Only the lines from the one containing "right wrist: (883, 1295)" through the end of the data belong in the answer; reproduce them exactly.

Structured pose outputs:
= = = = =
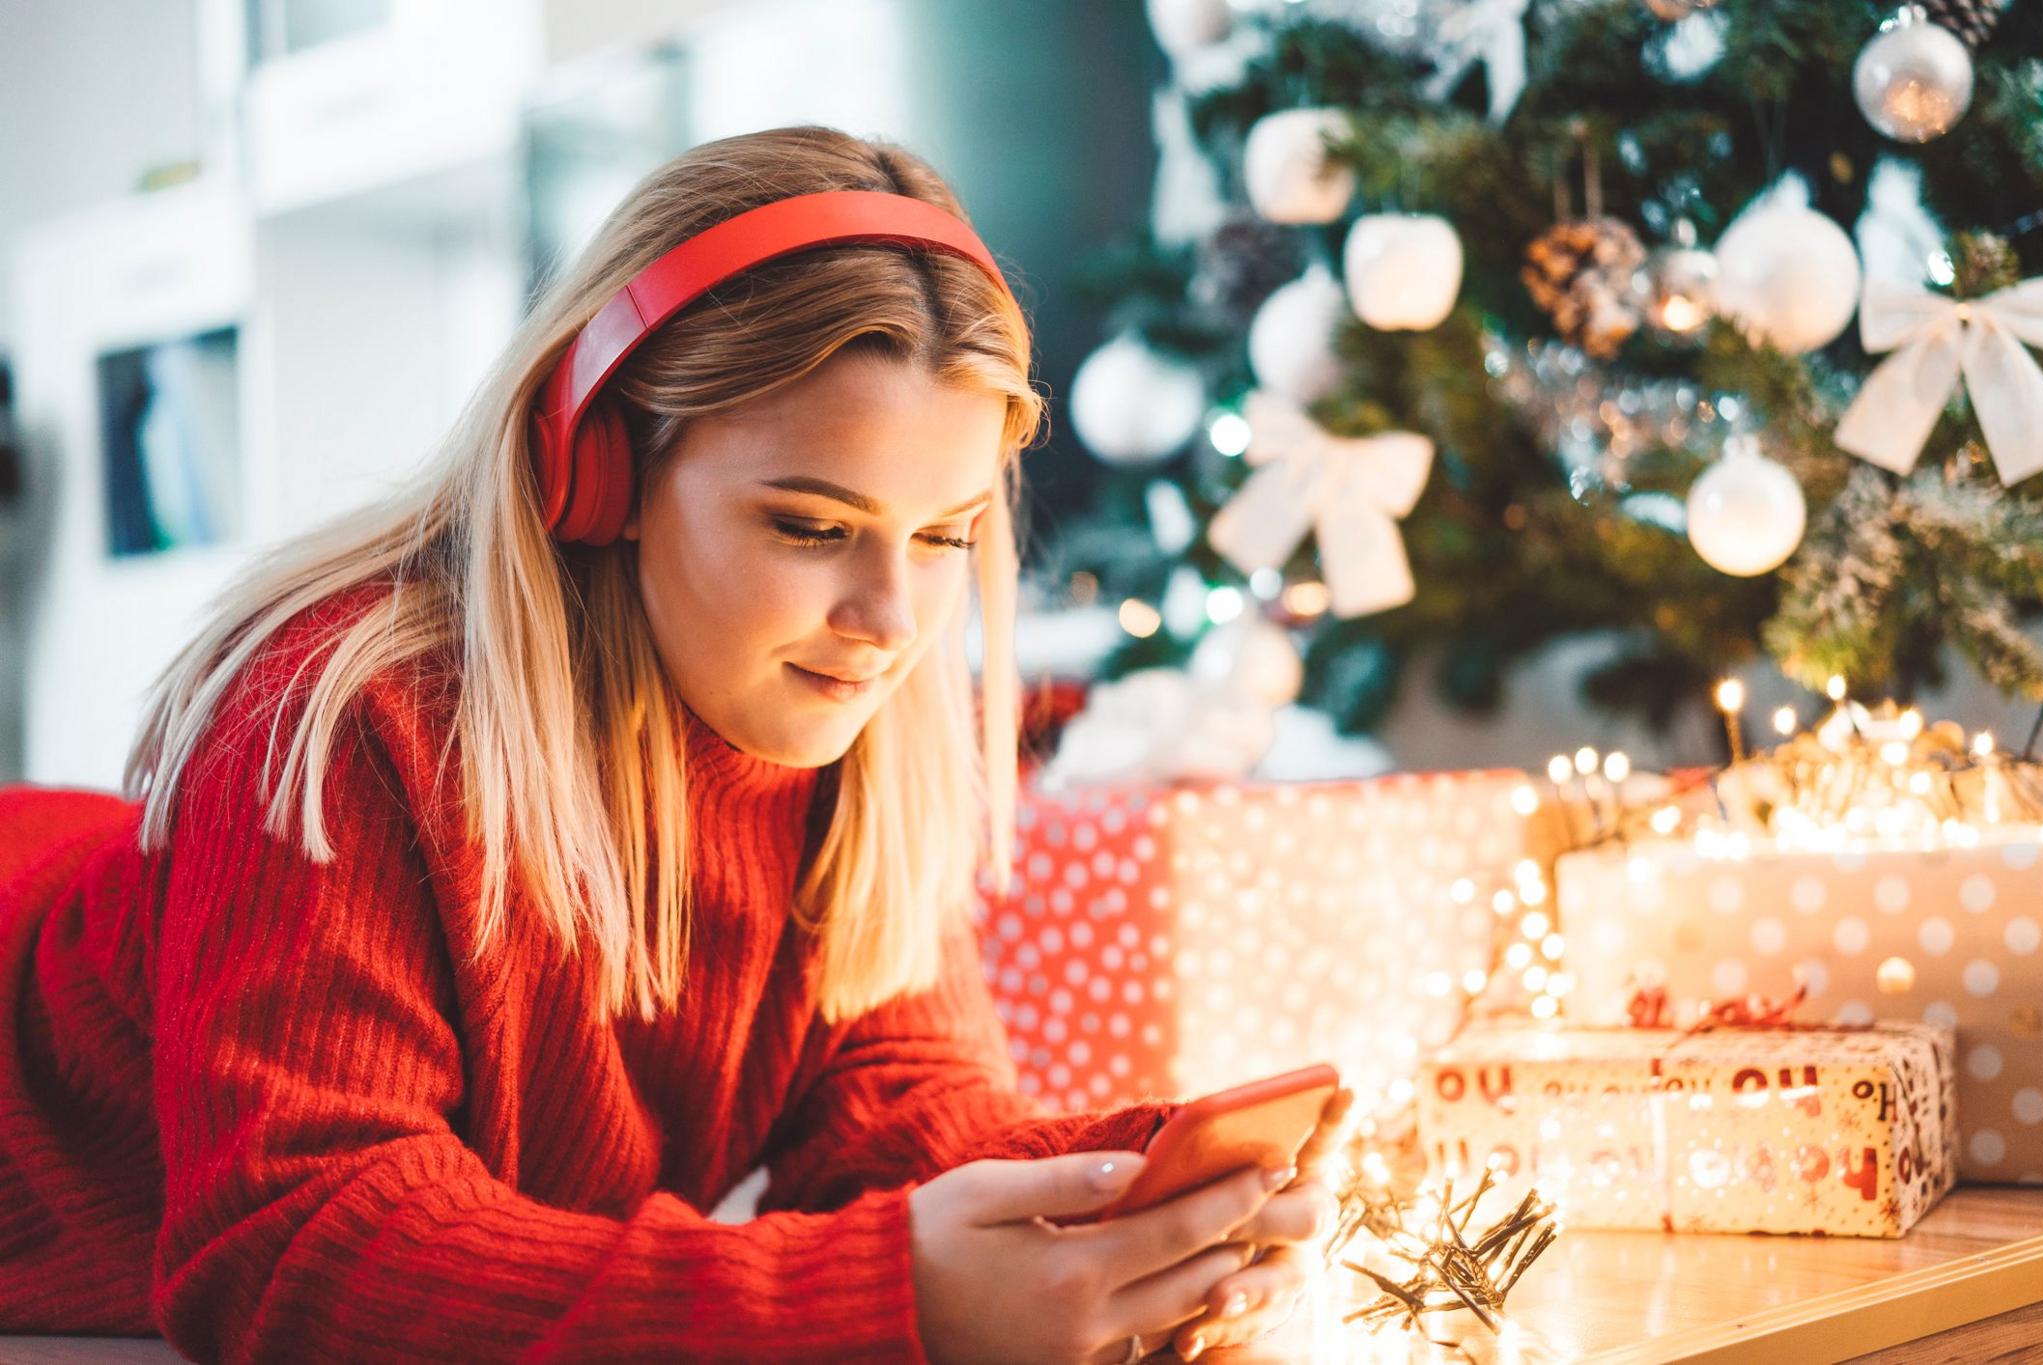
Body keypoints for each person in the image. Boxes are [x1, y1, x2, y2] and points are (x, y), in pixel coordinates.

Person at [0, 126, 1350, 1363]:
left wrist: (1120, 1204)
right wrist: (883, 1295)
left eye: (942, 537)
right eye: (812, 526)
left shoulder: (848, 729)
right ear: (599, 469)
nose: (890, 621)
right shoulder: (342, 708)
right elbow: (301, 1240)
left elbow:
= = = = =
Finished exercise:
right wrist: (883, 1295)
left eye: (942, 537)
right eye: (812, 526)
left shoulder: (848, 729)
right ear: (599, 469)
nose: (890, 621)
right shoulder: (342, 708)
right elbow: (301, 1240)
left elbow:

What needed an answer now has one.